Entrevista:O Estado inteligente

sábado, setembro 03, 2005

André Petry É urgentíssimo

VEJA

"No mínimo, o Brasil tem de defender
a vida
de seus cidadãos com o mesmo
empenho com que os americanos
defendem o
lucro dos seus laboratórios"

O governo do Brasil precisa reduzir o custo crescente do coquetel de remédios contra a aids, que é distribuído gratuitamente a 163.000 brasileiros, sob pena de inviabilizar um programa aplaudido no mundo todo. Mas os laboratórios estão enrolando o governo brasileiro. Enrolam, enrolam, e nada acontece. O Merck Sharp & Dohme, que fabrica o Efavirenz, enrola há dois anos. O Abbott, que fabrica o Kaletra, enrola desde março. Primeiro, recusou-se até a negociar redução de preço. Depois, topou, mas só faz propostas aviltantes. O governo rejeita, ameaça, grita, só não faz o que já deveria ter feito: quebrar a patente dos remédios. Com isso, os laboratórios nacionais ganhariam o direito de fabricar o remédio. O Abbott, por exemplo, vende a cápsula do Kaletra a 1,17 dólar. Os laboratórios nacionais podem vendê-la por 41 centavos de dólar. Uma diferença estonteante.

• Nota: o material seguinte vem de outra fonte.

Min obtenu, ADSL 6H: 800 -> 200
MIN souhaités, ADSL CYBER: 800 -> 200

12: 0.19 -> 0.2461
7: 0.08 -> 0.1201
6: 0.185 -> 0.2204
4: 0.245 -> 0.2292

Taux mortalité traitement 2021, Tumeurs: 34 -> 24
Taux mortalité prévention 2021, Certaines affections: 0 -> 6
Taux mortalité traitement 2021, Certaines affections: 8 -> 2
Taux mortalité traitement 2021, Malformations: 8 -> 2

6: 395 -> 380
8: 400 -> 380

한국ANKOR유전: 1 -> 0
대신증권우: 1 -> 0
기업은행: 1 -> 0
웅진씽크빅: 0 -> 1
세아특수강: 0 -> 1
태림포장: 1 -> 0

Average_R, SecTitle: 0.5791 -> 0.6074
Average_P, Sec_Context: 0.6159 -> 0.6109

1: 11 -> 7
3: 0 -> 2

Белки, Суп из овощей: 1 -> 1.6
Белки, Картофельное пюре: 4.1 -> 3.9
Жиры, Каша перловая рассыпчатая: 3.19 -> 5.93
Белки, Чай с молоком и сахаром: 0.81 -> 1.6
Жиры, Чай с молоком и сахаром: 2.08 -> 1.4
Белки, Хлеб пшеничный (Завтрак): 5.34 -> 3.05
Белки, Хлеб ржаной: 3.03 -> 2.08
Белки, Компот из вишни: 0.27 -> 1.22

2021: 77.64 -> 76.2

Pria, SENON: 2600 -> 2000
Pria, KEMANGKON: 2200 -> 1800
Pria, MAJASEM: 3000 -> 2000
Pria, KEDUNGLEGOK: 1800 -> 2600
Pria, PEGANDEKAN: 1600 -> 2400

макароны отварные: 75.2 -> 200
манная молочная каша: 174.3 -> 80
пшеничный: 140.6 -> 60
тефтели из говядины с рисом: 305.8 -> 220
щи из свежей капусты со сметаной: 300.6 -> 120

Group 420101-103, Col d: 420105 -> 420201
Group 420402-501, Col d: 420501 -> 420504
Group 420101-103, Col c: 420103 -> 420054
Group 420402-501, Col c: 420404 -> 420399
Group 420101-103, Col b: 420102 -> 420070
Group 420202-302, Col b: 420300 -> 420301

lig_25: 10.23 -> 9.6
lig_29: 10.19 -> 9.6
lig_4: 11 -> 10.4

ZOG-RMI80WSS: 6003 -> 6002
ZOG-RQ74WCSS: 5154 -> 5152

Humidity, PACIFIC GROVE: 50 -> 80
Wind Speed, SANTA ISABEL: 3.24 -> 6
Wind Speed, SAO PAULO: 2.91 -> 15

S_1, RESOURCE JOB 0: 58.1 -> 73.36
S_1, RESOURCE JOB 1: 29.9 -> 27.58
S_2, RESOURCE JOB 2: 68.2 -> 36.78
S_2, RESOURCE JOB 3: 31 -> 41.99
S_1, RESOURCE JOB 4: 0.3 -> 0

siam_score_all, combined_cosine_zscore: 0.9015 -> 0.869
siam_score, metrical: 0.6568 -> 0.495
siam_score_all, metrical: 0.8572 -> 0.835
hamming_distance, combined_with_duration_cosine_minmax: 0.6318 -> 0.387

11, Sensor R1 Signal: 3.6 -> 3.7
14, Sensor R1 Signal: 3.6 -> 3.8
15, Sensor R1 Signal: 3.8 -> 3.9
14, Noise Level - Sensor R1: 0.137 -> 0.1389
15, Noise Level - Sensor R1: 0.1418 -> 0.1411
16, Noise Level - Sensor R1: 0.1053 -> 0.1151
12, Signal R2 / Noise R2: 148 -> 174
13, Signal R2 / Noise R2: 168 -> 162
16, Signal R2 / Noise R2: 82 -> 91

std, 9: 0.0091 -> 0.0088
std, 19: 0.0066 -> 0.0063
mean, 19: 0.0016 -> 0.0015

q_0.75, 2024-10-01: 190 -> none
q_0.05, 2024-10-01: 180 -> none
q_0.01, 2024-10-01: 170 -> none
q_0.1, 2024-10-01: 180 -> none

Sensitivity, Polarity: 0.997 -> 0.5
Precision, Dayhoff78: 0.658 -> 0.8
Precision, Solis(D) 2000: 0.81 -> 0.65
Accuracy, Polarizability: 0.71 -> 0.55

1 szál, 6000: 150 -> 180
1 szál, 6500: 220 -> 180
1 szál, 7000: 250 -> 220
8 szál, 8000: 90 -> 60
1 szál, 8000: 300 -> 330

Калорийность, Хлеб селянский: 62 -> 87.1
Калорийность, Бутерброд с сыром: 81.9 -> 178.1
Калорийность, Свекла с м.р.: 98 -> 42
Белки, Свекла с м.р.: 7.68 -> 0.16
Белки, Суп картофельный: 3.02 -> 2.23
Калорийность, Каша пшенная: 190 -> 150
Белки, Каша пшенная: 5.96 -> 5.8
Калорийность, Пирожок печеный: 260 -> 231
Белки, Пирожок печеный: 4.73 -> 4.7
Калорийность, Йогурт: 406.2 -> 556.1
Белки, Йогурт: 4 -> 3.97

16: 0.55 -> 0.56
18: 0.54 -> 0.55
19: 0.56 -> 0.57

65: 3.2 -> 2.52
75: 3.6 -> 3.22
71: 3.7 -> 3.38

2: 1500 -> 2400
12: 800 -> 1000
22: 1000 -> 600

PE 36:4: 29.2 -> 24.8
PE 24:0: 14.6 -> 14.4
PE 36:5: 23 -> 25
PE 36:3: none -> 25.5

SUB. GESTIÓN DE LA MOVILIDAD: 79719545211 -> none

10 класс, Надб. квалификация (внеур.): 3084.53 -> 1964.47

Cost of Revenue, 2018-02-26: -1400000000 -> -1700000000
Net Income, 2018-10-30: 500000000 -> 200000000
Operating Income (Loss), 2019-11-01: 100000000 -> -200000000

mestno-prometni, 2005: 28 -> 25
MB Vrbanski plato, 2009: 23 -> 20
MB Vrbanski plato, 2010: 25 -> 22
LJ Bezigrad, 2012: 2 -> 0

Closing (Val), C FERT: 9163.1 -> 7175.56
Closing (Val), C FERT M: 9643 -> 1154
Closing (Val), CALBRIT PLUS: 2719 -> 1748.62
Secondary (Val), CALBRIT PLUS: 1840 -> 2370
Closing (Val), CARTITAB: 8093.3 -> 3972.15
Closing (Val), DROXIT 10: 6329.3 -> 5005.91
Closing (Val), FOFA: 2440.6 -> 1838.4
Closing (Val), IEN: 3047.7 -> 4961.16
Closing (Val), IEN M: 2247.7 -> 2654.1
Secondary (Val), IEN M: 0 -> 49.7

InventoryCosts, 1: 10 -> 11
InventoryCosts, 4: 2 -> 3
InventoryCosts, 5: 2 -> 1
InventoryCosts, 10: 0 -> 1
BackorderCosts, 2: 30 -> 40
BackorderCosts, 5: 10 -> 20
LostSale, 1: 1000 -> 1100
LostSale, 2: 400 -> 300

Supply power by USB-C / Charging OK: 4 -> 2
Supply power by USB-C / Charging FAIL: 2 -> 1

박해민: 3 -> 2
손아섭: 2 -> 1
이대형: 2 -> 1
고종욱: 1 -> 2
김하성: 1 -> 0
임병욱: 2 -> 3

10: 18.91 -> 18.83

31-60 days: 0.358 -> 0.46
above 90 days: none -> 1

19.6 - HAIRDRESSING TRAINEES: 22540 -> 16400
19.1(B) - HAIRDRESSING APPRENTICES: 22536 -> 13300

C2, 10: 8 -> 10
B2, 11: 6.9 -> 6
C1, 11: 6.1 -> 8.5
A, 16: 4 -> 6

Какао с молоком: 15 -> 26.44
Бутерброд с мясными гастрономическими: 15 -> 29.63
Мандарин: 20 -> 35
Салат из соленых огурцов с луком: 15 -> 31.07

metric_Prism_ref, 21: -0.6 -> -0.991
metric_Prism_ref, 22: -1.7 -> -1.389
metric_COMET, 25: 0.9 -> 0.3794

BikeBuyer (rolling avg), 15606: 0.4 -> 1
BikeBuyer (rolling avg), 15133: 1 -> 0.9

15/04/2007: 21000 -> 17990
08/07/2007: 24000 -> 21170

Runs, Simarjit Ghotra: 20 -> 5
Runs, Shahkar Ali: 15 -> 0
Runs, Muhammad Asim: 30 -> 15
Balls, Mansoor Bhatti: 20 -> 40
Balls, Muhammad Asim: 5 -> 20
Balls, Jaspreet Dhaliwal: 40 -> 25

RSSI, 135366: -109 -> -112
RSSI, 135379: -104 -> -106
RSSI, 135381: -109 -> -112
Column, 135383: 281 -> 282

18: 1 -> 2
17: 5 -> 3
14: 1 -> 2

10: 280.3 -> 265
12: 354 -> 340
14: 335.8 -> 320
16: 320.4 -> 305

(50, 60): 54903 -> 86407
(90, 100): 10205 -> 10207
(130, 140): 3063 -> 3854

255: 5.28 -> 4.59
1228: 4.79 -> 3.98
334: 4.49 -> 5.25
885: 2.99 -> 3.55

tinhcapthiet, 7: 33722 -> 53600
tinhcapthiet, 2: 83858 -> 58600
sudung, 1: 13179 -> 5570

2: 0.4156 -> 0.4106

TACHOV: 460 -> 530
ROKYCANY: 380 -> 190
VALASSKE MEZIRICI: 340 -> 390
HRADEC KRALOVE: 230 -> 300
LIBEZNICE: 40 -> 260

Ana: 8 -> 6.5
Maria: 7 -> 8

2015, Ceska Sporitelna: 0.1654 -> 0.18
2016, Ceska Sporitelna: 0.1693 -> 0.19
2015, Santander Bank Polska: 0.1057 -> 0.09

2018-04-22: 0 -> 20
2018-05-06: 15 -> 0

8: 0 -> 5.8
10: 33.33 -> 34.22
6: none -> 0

Onde está o governo que não se mexe? No dia 11 de agosto, o Conselho Nacional de Saúde, órgão do Ministério da Saúde, reuniu-se para analisar o assunto e decidiu – por unanimidade – recomendar ao ministro a quebra imediata da patente do Kaletra e de outros dois remédios, que, somados, respondem por 65% do custo do coquetel. Com esses três medicamentos sendo produzidos no Brasil, o país economizaria mais de 200 milhões de reais por ano – e o programa de combate à aids voltaria a ganhar fôlego.

O governo, no entanto, não quebra patente alguma. Talvez esteja paralisado pelo temor de sofrer retaliações comerciais do governo dos Estados Unidos, que já mandou ameaças nessa direção. Seria uma atitude truculenta e ilegal da Casa Branca. A quebra de patentes – formalmente chamada de "licenciamento compulsório" – está prevista na legislação brasileira e internacional, pois é universalmente aceito o argumento elementar de que vidas humanas não podem ser sacrificadas em nome de interesses comerciais. Como truculência e ilegalidade não têm sido obstáculos para as ações de George W. Bush, o temor do governo brasileiro até que faz sentido, mas vergar-se diante disso é uma indignidade.

É óbvio que os laboratórios estrangeiros merecem ter seus interesses respeitados – mas é igualmente óbvio que isso não pode acontecer à custa da vida de brasileiros. É óbvio que, tendo investido, pesquisado e produzido um remédio que salva vidas, os laboratórios precisam ser devidamente recompensados – mas não à custa da vida de brasileiros. É óbvio que, como toda empresa particular, os laboratórios não podem ser privados do lucro que lhes dá vida e condições de aperfeiçoar remédios que já existem e descobrir novos – mas não à custa da vida de brasileiros.

O mínimo que o governo brasileiro precisa fazer é defender a vida dos seus cidadãos com o mesmo empenho com que o governo americano defende o lucro dos seus laboratórios. Afinal, quantos brasileiros terão de morrer para que nossas autoridades percebam a urgência da quebra das patentes? Quantos mais?